### ACTIVITIES
[A] In the essay on mass media and mobile phones, how long has the writer's own mobile phone lasted?
[B] Resume the essay on mass media and mobile phones, picking up right after its last sentence.

### EXERCISE TEXT
......

That's the effect of mass media - it keeps anything from happening. Mass

media swamps diversity. It makes every place the same. Bangkok or Tokyo

or London: there's a McDonald's on one corner, a Benneton on another, a

Gap across the street. Regional differences vanish. All differences

vanish. In a mass-media world, there's less of everything except the top

ten books, records, movies, ideas. People worry about losing species

diversity in the rain forest. But what about intellectual diversity -

our most necessary resource? That's disappearing faster than trees. But

we haven't figured that out, so now we're planning to put five billion

people together in cyberspace. And it'll freeze the entire species.

Everything will stop dead in its tracks. Everyone will think the same

thing.”


Part Four:

A bad workman always blames his tools.

What does a good workman do with his?

Stroke them, compare them with his friends tools, be inseparable from them and make sure they never leaves their side.

Of course I am talking about masturbatory mobiles and other “Touchy-Feely Technology” like the iPhone.

Too many of my friends have them now.

No. I am not jealous either. I have a mobile phone that has lasted me three years, and was about four years ahead of the market when I bought it.

Now I just sit in the pub with friends as they stroke and shake their “apps” at each other.

“This ones Awesome. I can calculate the Bill at a restaurant”

“Oh Right. You mean like a fuckin' calculator.”

The user is invited to caress the phone as you scroll through your cherished memories like photo albums and music play lists.

I just feel and inherent danger of getting too intimate with such a tool. Even though it will never be as advanced as the next iPhone.

......

### SUPPLIED ENTRIES
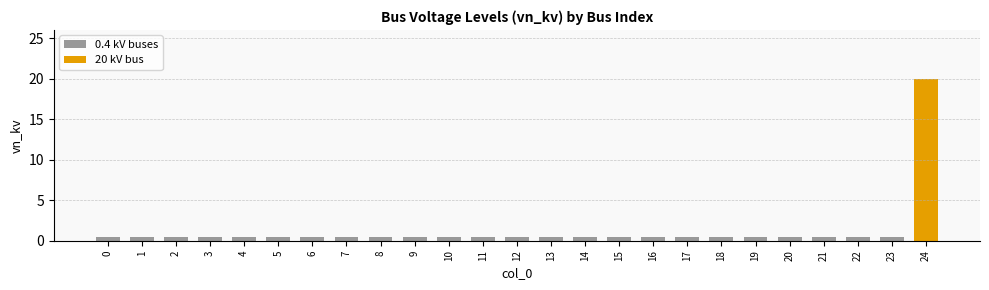

What is the sum of the values at 10 and 15?

0.8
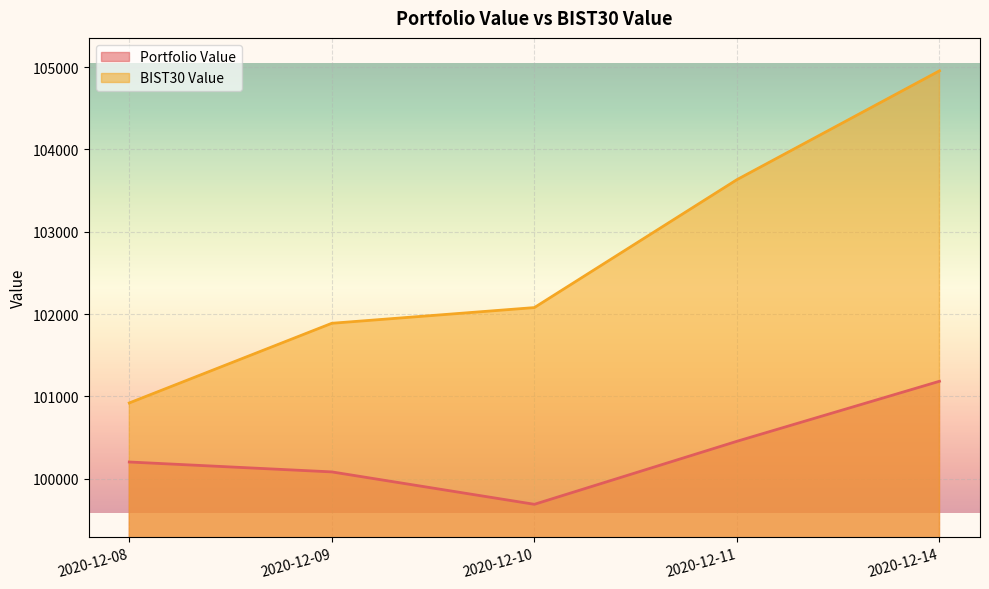

What is the lowest value of the Portfolio Value series?

99688.9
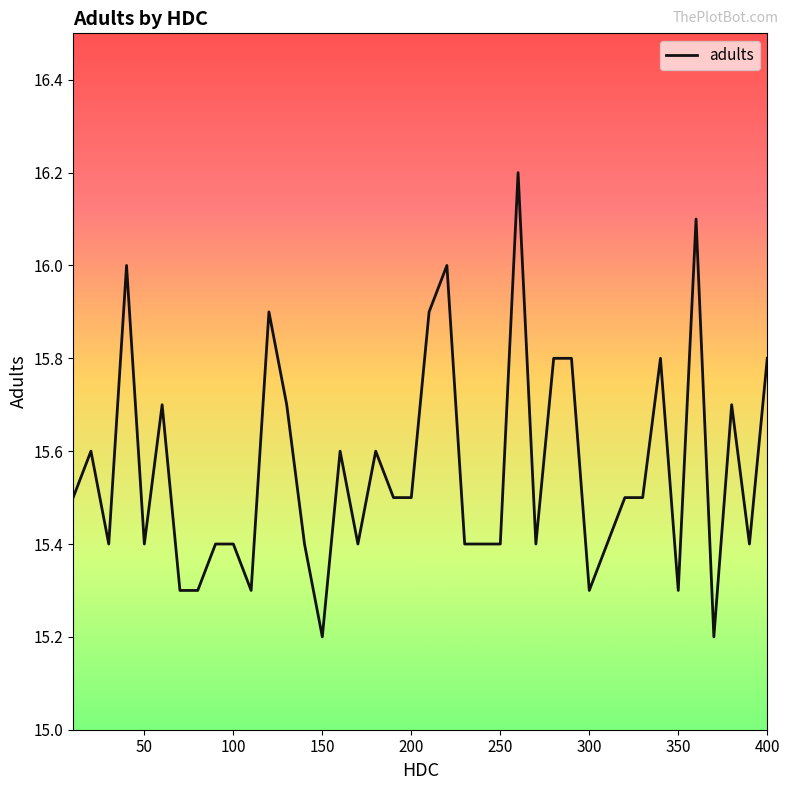

What is the difference between the maximum and minimum values?

1.0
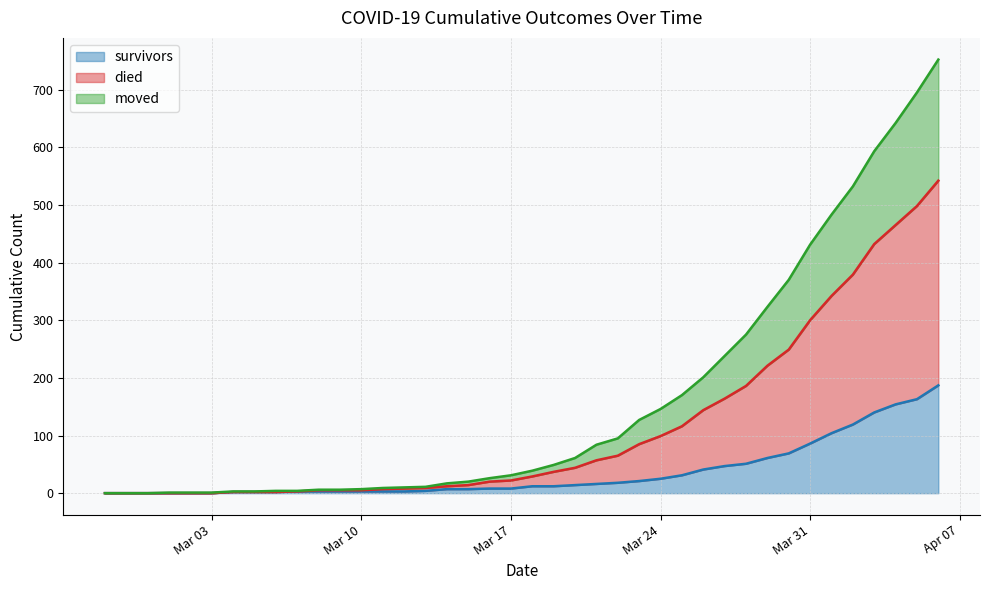

What is the difference between the maximum and minimum values in the survivors series?

187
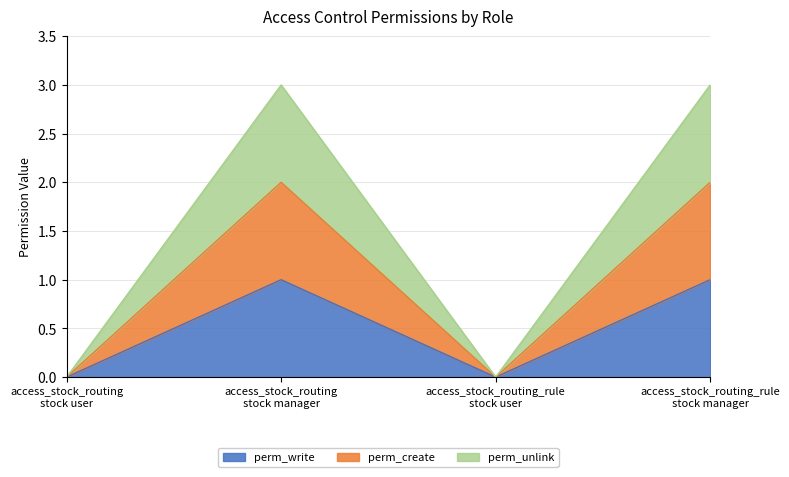

Which series has the widest spread of values?

perm_unlink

......

### TASK ANSWERS
[A] Three years.

[B]
The iPhone is not really robust enough to be called a tool either. I have seen lots of depressed users with a gaudy spider webs across the screen of their “must have possession”, it having failed to survive the most human of all experiences, the fall to earth.


We live in a twenty four hour society we are too busy. Technology should update itself. We are almost there.

My web browser did it all on its own the other day. “Who's a clever web browser?” (sarcastically stroking laptop)

One day we would only need a keyboard, Mouse and a viewing device. These can be built to last. Their designs haven't changed much in thirty years essentially, so why not. Everything else we do on computers can wirelessly done elsewhere over the internet. You would never have to worry about ROM or RAM or whether sixty Gigabytes is quite enough memory for your photos, music and game saves.

The concept is coming soon, but only if you let it.


Epilogue:


Approximately one thousand nine hundred and sixty years after they nailed a man to a cross, another walked on the moon.

Sadly we have never be so far from home since.